** Problem details **
Update the TuneLeak passage, starting with "Most importantly, it’s" and going on through "all to hear.", by putting "rough sketch" in place of "rough demo".

** Provided passage **
The album, as a popular art form today, is an endangered species.
Once upon a time, an album was an event. You anticipated the release date. You lined up to get your hands on it. You pored over the artwork and studied the lyrics. You got to know each song intimately. Maybe you liked some tracks more than others, but you recognised the album as a whole was a statement. You trusted the artist and allowed them to challenge you.
An album could become your best friend. Someone you could celebrate with. Someone who could cheer you up if you were feeling down. Or someone who could just help you wallow in it. An album was always there for you. Your shared experiences and memories became inseparable. An album became more than just the sum of the music and the lyrics.
For whatever reasons, the album just isn’t as much a part of our collective consciousness anymore. Maybe people don’t have the time to invest in a piece of music. Maybe those who do are overwhelmed by the sheer volume of music available. Maybe others have been burned out by too much filler.
But there are those of us out there who still like to hear (and make) albums.
The TuneLeak Manifesto
TuneLeak is a different approach for releasing music.
It’s like getting to know someone gradually over a meaningful period of time, rather than telling them you love them on the first date.
Most importantly, it’s about albums.
That is, TuneLeak features albums as they’re being recorded.
As each individual song is worked on, the artist will “leak” an early version. It might just be a rough demo. Or it could be almost complete. It will probably sound different when the album is finished. But it will be out there for all to hear.
These leaked tracks (“TuneLeaks”!) will be available for purchase as digital downloads. When the album is finally released, TuneLeak customers will receive a discount equal to the total amount they spent on purchasing the leaked tracks from that album. So, if you download, say, five “TuneLeaks” from a particular artist at $1 per track, you’ll receive a $5 discount on the album. You won’t pay twice for the same song.
It’s not quite crowdfunding. It’s not quite preordering. It’s artists and audiences coming together on the creative journey of making an album.
(To give credit where credit is due, the “first date” comment was borrowed from Bob Lefsetz.)

** Recorded information **
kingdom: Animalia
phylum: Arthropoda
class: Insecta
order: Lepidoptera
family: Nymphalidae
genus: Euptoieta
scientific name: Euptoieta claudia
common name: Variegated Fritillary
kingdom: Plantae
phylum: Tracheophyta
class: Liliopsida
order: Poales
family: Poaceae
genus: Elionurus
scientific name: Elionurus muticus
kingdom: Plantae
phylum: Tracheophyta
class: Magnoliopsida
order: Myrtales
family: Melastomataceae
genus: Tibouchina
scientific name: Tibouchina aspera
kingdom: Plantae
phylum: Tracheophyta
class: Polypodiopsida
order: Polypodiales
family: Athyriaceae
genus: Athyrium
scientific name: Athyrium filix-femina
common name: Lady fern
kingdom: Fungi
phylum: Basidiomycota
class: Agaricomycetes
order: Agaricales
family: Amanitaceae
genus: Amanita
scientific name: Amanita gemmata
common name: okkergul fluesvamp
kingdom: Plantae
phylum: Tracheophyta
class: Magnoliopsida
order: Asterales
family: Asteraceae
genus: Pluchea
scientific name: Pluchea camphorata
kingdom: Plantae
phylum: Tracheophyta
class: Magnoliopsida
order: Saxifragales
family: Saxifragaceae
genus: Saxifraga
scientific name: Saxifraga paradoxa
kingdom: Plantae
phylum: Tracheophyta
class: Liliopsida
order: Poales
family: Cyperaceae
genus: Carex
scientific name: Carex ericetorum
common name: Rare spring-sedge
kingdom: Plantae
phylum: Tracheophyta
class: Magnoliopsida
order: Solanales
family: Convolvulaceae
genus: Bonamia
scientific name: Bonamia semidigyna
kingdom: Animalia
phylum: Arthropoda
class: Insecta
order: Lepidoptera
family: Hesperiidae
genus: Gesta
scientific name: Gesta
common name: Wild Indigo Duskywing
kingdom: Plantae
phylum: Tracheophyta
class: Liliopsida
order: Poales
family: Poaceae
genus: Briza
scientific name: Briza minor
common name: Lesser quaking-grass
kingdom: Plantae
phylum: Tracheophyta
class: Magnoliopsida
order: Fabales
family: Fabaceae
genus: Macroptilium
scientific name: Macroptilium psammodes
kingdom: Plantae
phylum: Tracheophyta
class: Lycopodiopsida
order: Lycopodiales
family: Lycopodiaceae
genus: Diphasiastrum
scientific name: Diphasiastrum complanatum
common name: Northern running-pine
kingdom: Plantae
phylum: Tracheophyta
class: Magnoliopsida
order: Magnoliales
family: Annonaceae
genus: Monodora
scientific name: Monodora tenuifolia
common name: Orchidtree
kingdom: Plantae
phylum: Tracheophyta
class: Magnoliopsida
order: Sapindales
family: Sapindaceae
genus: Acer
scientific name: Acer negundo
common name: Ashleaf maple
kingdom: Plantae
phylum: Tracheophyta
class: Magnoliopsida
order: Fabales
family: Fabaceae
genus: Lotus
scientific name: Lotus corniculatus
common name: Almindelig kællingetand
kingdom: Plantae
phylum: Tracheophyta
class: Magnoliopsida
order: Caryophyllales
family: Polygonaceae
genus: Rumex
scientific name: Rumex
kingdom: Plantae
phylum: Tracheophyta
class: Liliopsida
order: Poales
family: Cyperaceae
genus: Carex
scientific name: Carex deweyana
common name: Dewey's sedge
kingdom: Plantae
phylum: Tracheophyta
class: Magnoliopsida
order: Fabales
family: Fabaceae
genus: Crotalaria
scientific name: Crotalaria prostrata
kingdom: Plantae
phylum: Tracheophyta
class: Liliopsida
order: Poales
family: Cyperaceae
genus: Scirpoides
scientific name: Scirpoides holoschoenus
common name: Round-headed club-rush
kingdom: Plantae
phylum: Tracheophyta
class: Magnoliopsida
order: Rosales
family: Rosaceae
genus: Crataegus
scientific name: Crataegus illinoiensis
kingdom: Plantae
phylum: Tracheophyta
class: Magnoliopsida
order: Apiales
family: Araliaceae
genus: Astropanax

** Answer to this exercise **
Most importantly, it’s about albums.
That is, TuneLeak features albums as they’re being recorded.
As each individual song is worked on, the artist will “leak” an early version. It might just be a rough sketch. Or it could be almost complete. It will probably sound different when the album is finished. But it will be out there for all to hear.